If `plan_res.md` is missing, stop and say: `Run /research-plan first to complete the implementation plan.`

## Required Outputs

- `baseline_res.md`
- `experiments/baselines/` when runnable artifacts are created

## Workflow

### Step 1: Read the Evaluation Contract

Read:

- `plan_res.md`
- `survey_res.md`
- current `experiment_res.md` if it exists

Extract:

- baseline names
- evaluation metric
- protocol or guardrail
- dataset or workload assumptions

### Step 2: Define the Baseline Matrix

Create a small comparison matrix with:

- baseline name
- source or basis
- expected setup
- metric
- status: `ready`, `needs adaptation`, or `missing`

Use `references/baseline-matrix-template.md`.

### Step 3: Run or Approximate Baselines Conservatively

For each baseline:

- if code is runnable under the current workspace, run it
- if only a lightweight adaptation is needed, implement the minimal adapter
- if a baseline cannot be run honestly, mark it as unavailable instead of inventing numbers

All numeric results must come from actual execution logs or explicit imported evidence.

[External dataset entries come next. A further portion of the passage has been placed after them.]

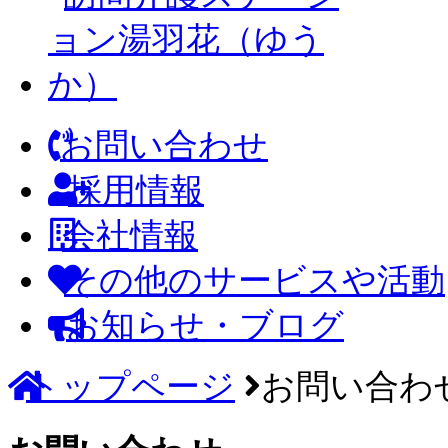
お問い合わせ
採用情報
会社情報
その他のサービスや活動
お知らせ・ブログ
トップページ
お問い合わ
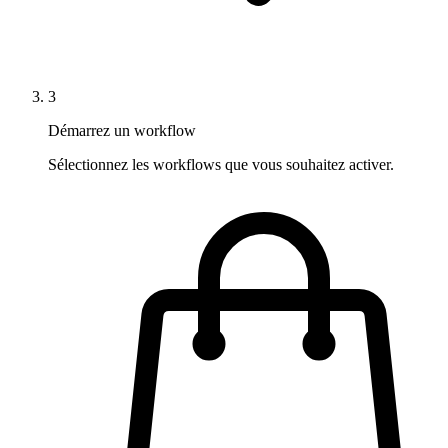
3
Démarrez un workflow
Sélectionnez les workflows que vous souhaitez activer.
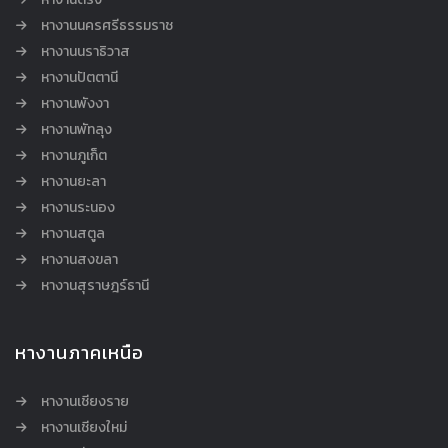
หางานนครศรีธรรมราช
หางานนราธิวาส
หางานปัตตานี
หางานพังงา
หางานพัทลุง
หางานภูเก็ต
หางานยะลา
หางานระนอง
หางานสตูล
หางานสงขลา
หางานสุราษฎร์ธานี
หางานภาคเหนือ
หางานเชียงราย
หางานเชียงใหม่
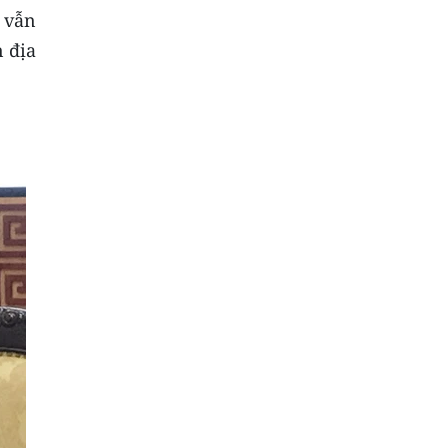
g vẫn
n địa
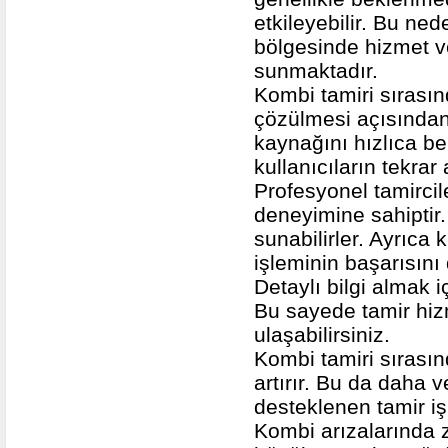
etkileyebilir. Bu ne
bölgesinde hizmet v
sunmaktadır.
Kombi tamiri sırası
çözülmesi açısından 
kaynağını hızlıca be
kullanıcıların tekrar
Profesyonel tamirci
deneyimine sahiptir.
sunabilirler. Ayrıca 
işleminin başarısını
Detaylı bilgi almak i
Bu sayede tamir hiz
ulaşabilirsiniz.
Kombi tamiri sırasın
artırır. Bu da daha v
desteklenen tamir iş
Kombi arızalarında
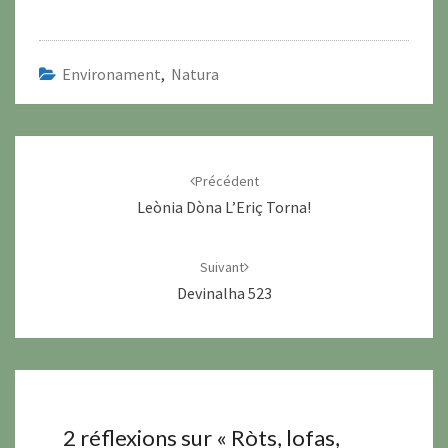
Environament
,
Natura
Navigation
d'article
Précédent
Leònia Dòna L’Eriç Torna!
Suivant
Devinalha 523
2 réflexions sur «
Ròts, lofas,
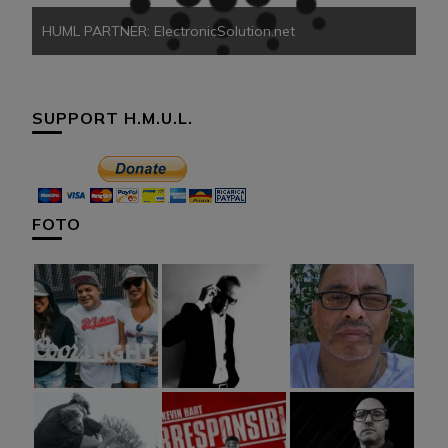
HUML PARTNER: ElectronicSolution.net
SUPPORT H.M.U.L.
FOTO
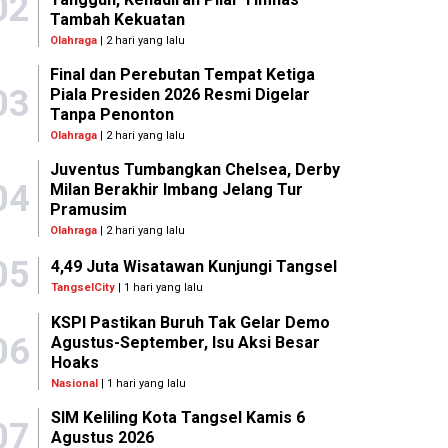
02
Tambah Kekuatan
Olahraga
| 2 hari yang lalu
Final dan Perebutan Tempat Ketiga
03
Piala Presiden 2026 Resmi Digelar
Tanpa Penonton
Olahraga
| 2 hari yang lalu
Juventus Tumbangkan Chelsea, Derby
04
Milan Berakhir Imbang Jelang Tur
Pramusim
Olahraga
| 2 hari yang lalu
05
4,49 Juta Wisatawan Kunjungi Tangsel
TangselCity
| 1 hari yang lalu
KSPI Pastikan Buruh Tak Gelar Demo
06
Agustus-September, Isu Aksi Besar
Hoaks
Nasional
| 1 hari yang lalu
SIM Keliling Kota Tangsel Kamis 6
07
Agustus 2026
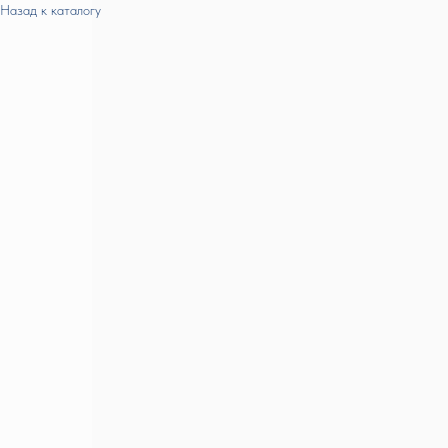
Назад к каталогу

### Step 4: Write `baseline_res.md`

Use `references/baseline-report-template.md`.

The report must include:

- which baselines were attempted
- which ones ran successfully
- the exact metric values
- the evaluation protocol
- missing or partial baselines
- the most comparable baseline for the current project

## Rules

1. Never fabricate baseline numbers.
2. Keep the protocol aligned with the main experiment whenever possible.
3. If a baseline is only partly comparable, say so explicitly.
4. Prefer 2-3 strong baselines over a long weak list.